What does this mean for the claim that men's g-factor is higher than women's, that I think you mentioned some time ago?
According to a cursory search, it looks like women have been doing consistently better at mind-reading than men, with effect sizes around 0.2:
https://doi.org/10.1016/j.cpnec.2022.100162
https://psycnet.apa.org/record/2013-09240-009
https://www.pnas.org/doi/abs/10.1073/pnas.2022385119
Here's my interpretation, correct me if I'm wrong:
1. The g-factor and g-loadings are calculated by factor analysis based on a collection of various cognitive tasks
2. These collections typically *do not* include mind-reading tasks (even though mind-reading is arguably a cognitive task, what else could it be?)

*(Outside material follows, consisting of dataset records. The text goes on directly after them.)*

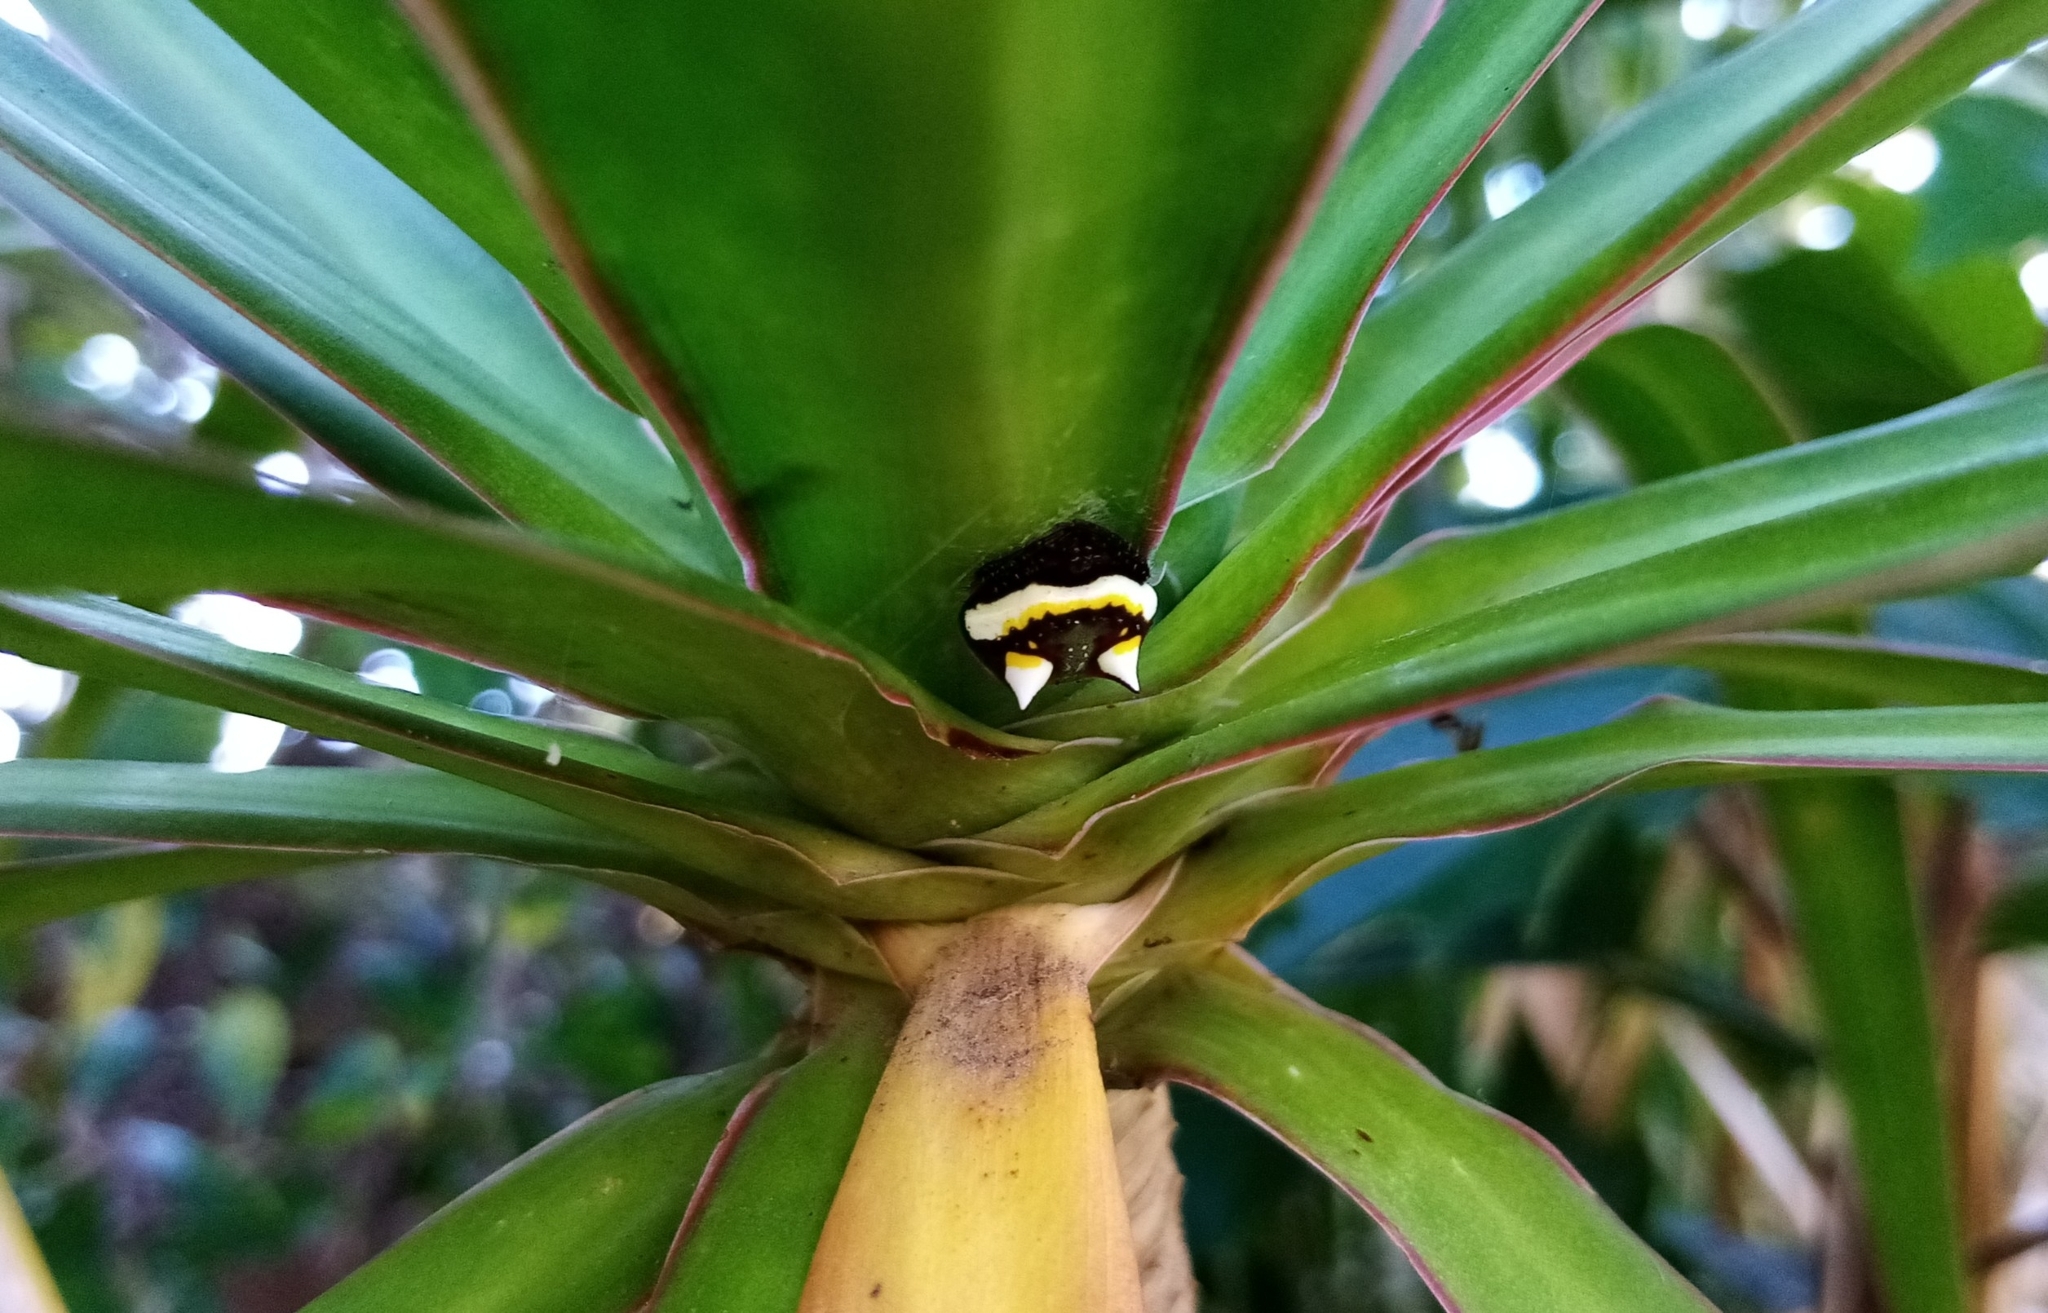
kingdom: Animalia
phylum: Arthropoda
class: Arachnida
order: Araneae
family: Araneidae
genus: Poecilopachys
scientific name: Poecilopachys australasia
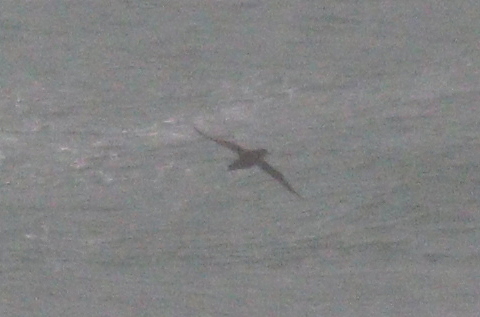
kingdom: Animalia
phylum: Chordata
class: Aves
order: Procellariiformes
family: Procellariidae
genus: Puffinus
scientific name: Puffinus mauretanicus
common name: Balearic shearwater
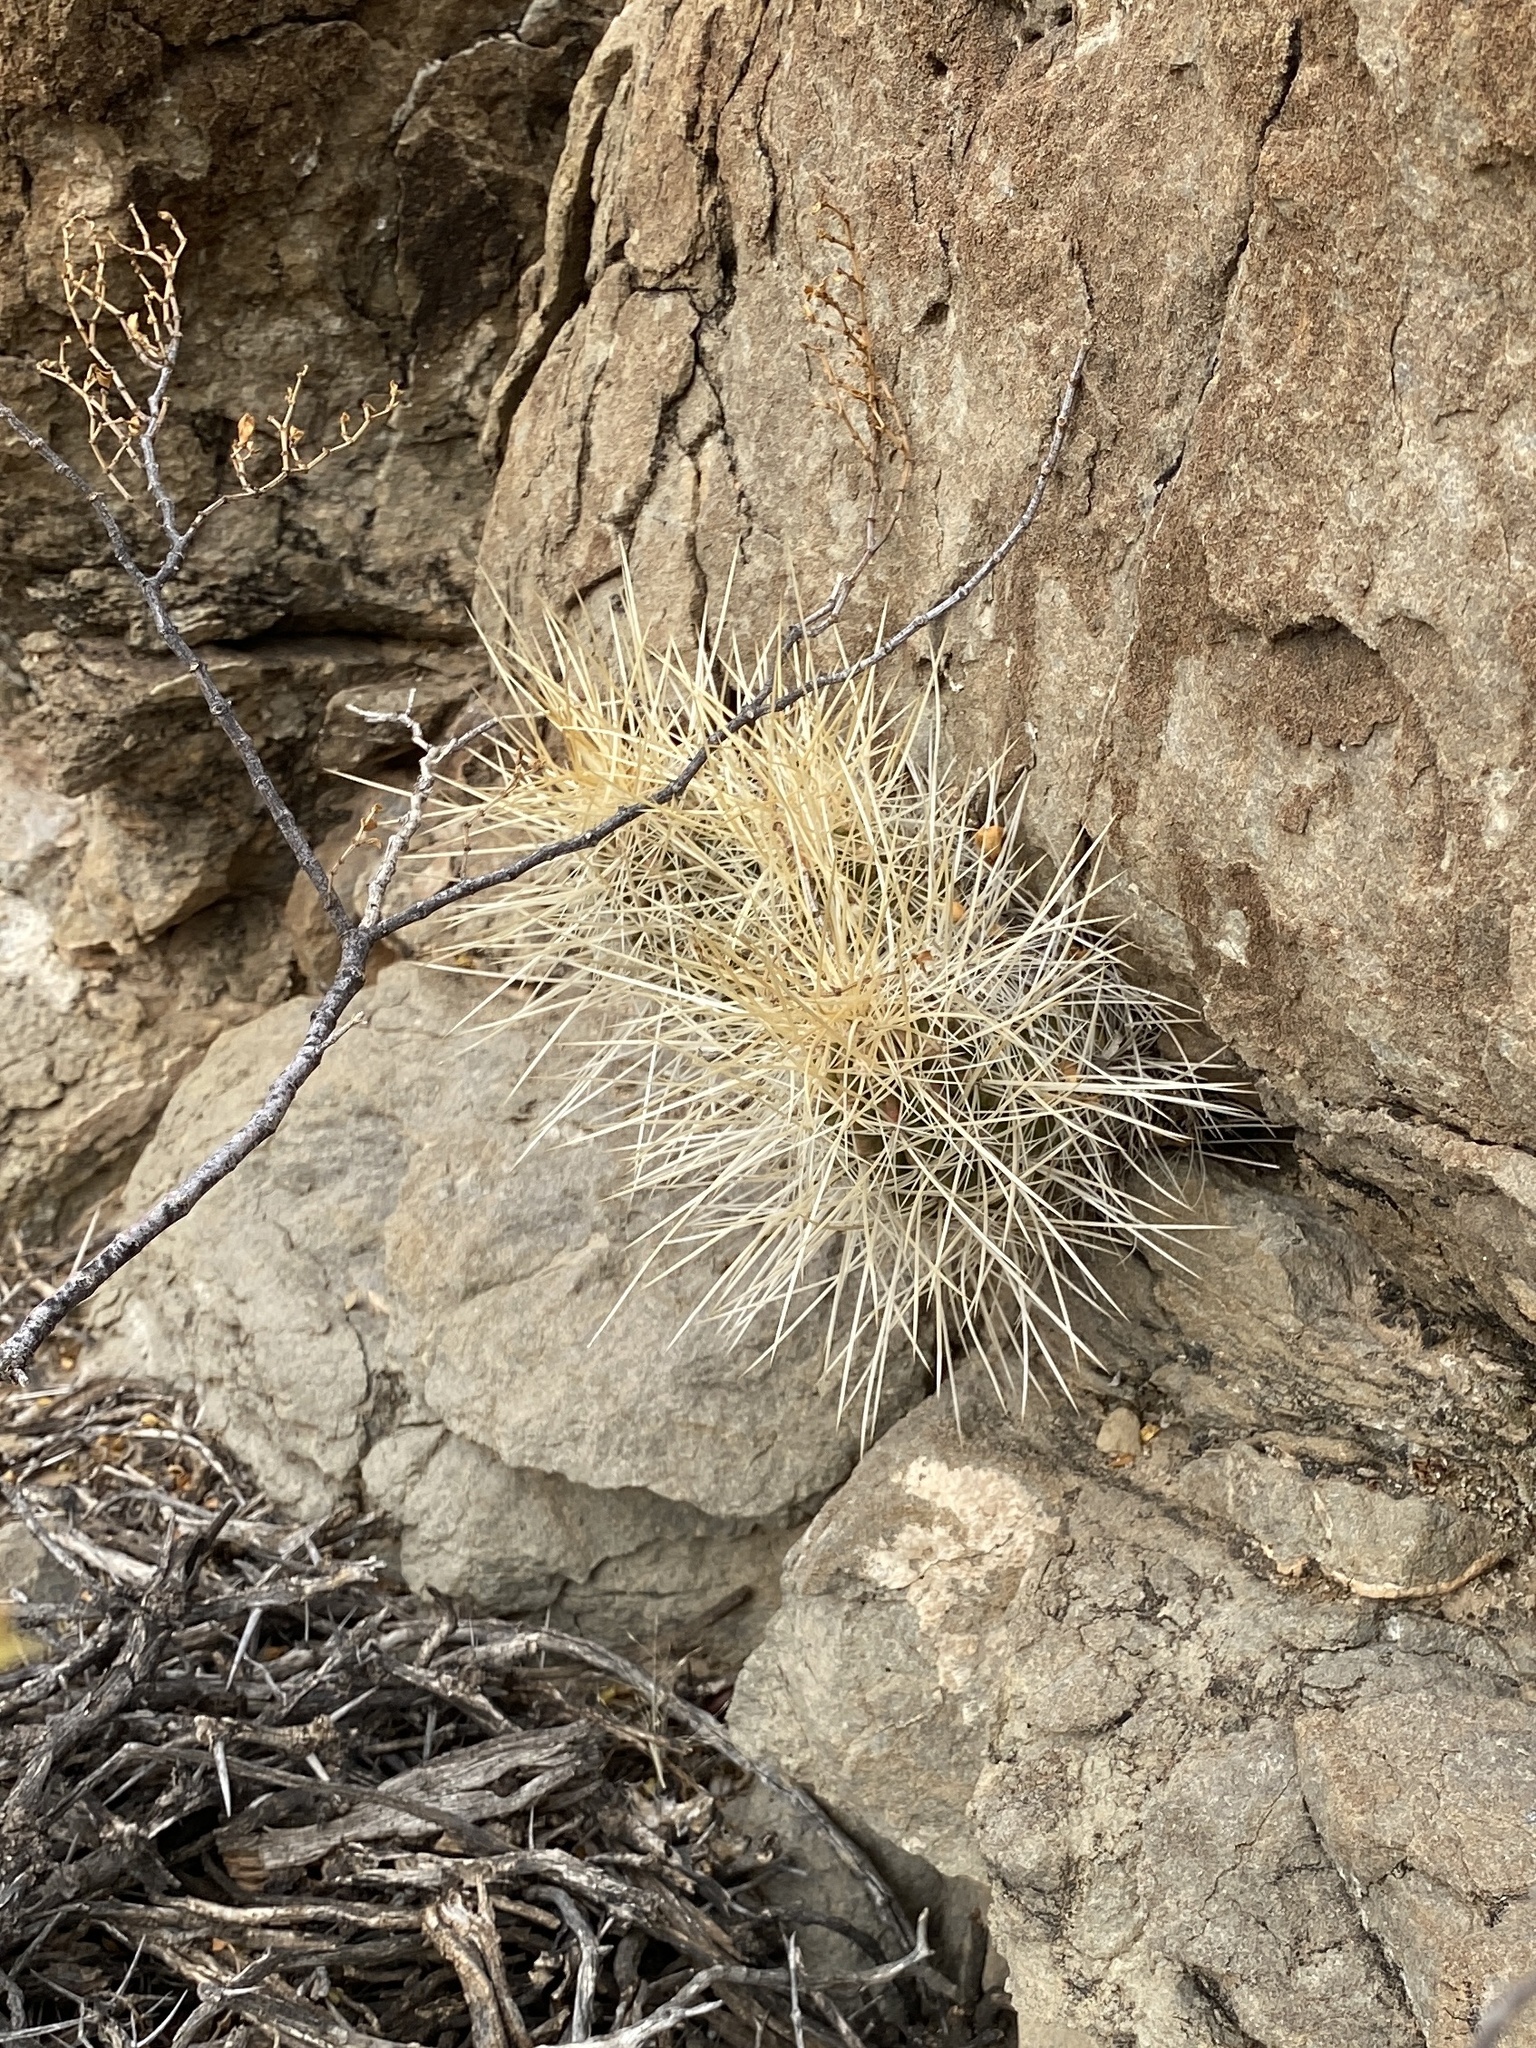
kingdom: Plantae
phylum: Tracheophyta
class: Magnoliopsida
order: Caryophyllales
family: Cactaceae
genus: Echinocereus
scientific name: Echinocereus stramineus
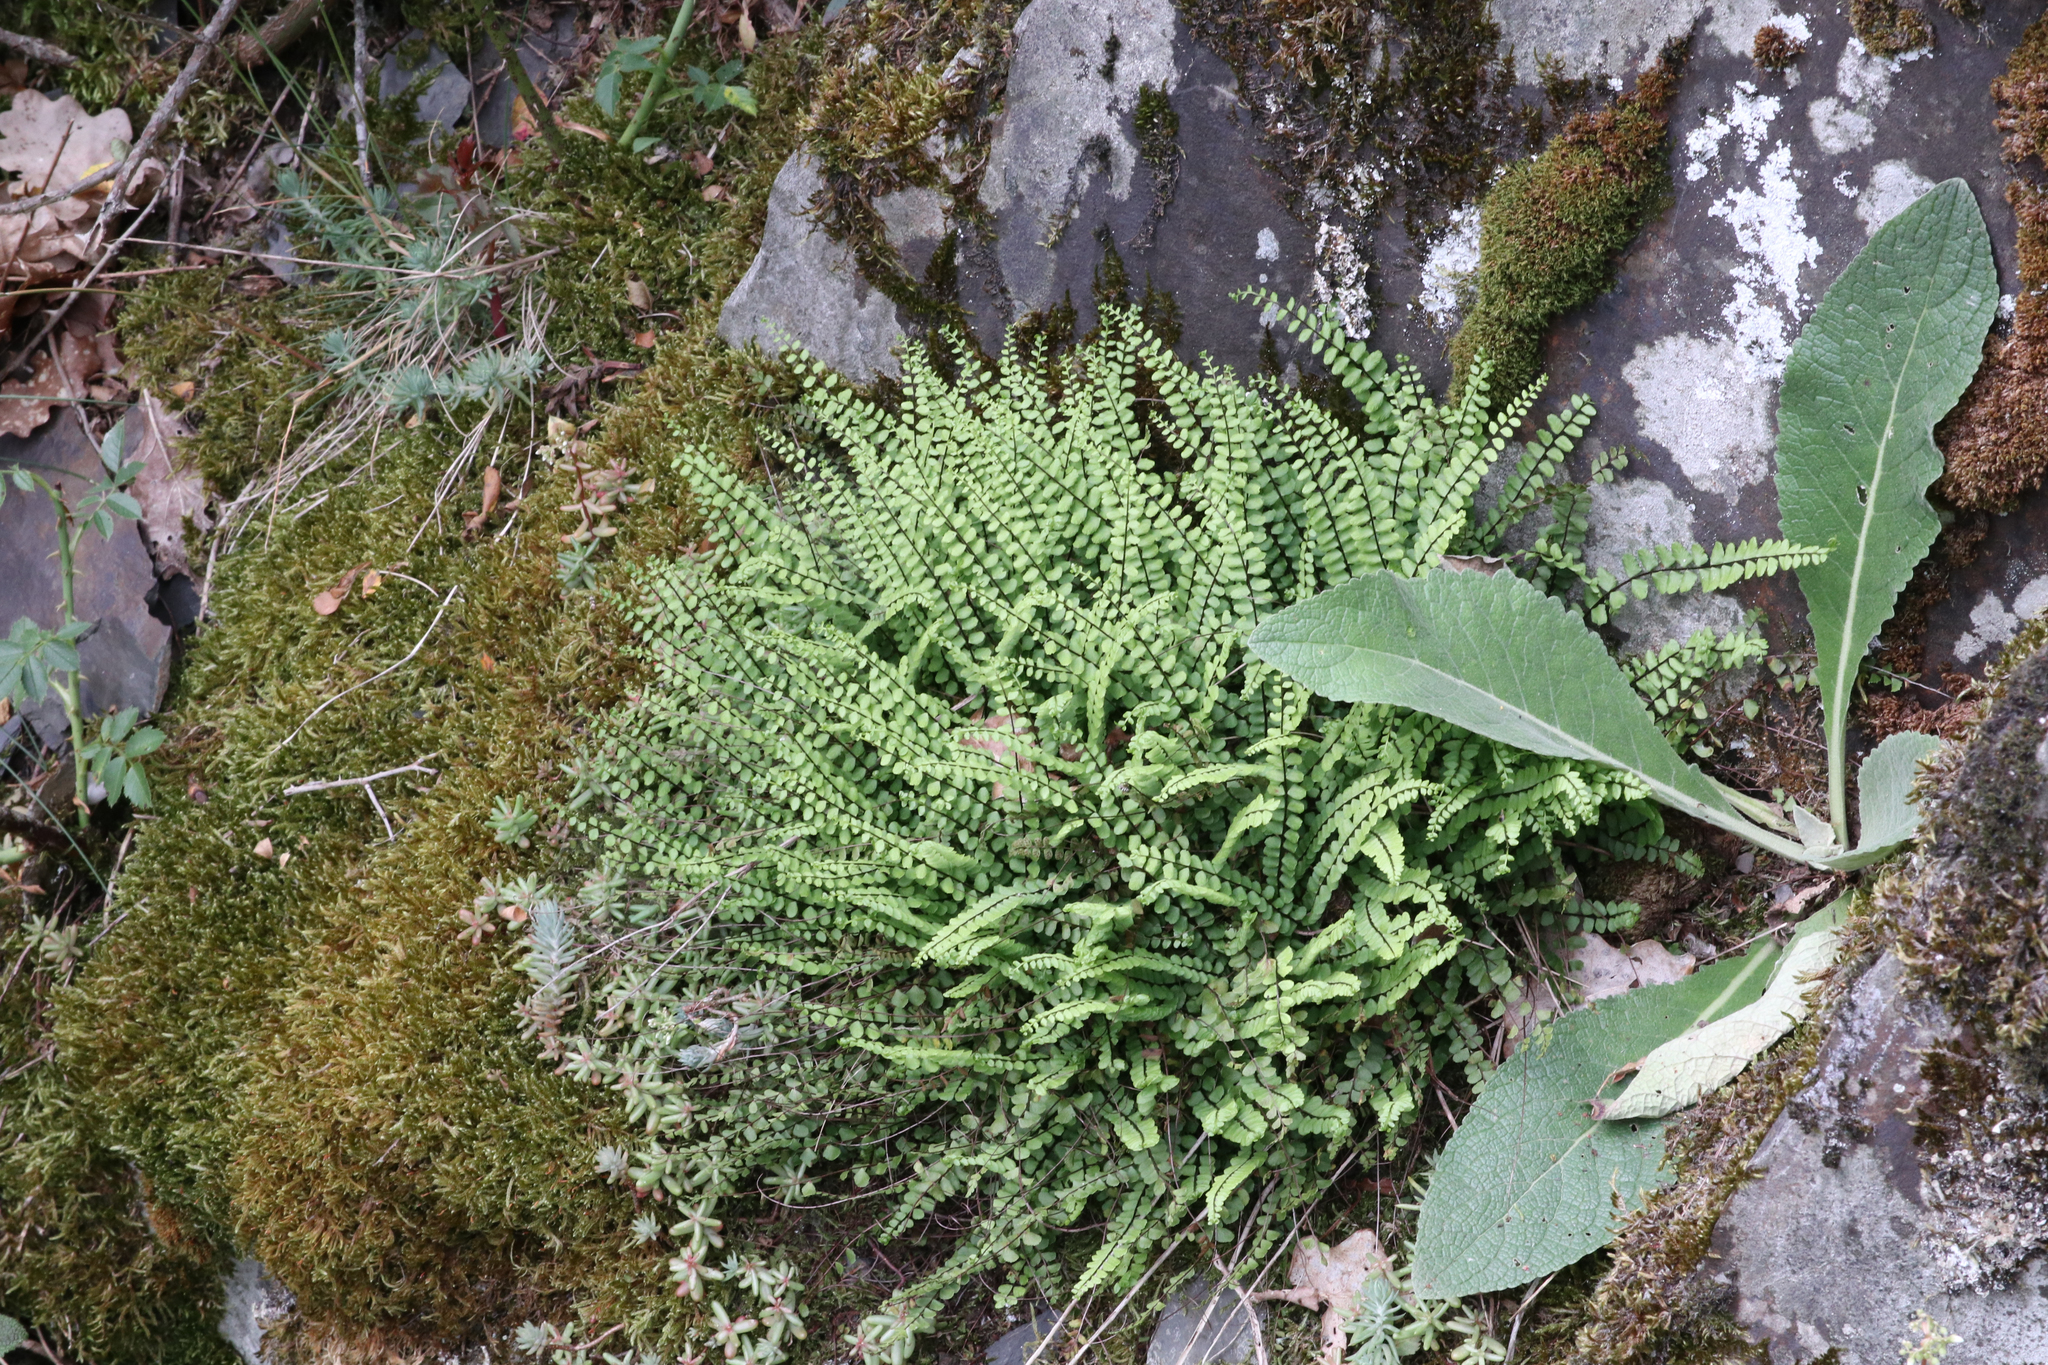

3. If we were to include the RMET (and similar emotion-related tasks) into the datasets used to calibrate the g-factor, that would rotate the vector a little bit, and slightly change the loadings of the different tasks
4. That would slightly increase the average IQ score of women and decrease the average of men, possibly explaining a part of the gender gap
5. That may or may not improve the accuracy of IQ scores for predicting job performance/anti-social behaviour/etc (I suspect that recognizing emotions is relevant for job performance, at least in some jobs)
Am I understanding this correctly?
I always wondered how the "correct" emotion of the eyes was determined by the test's creators. A poll? Interviews with the subjects in the photos?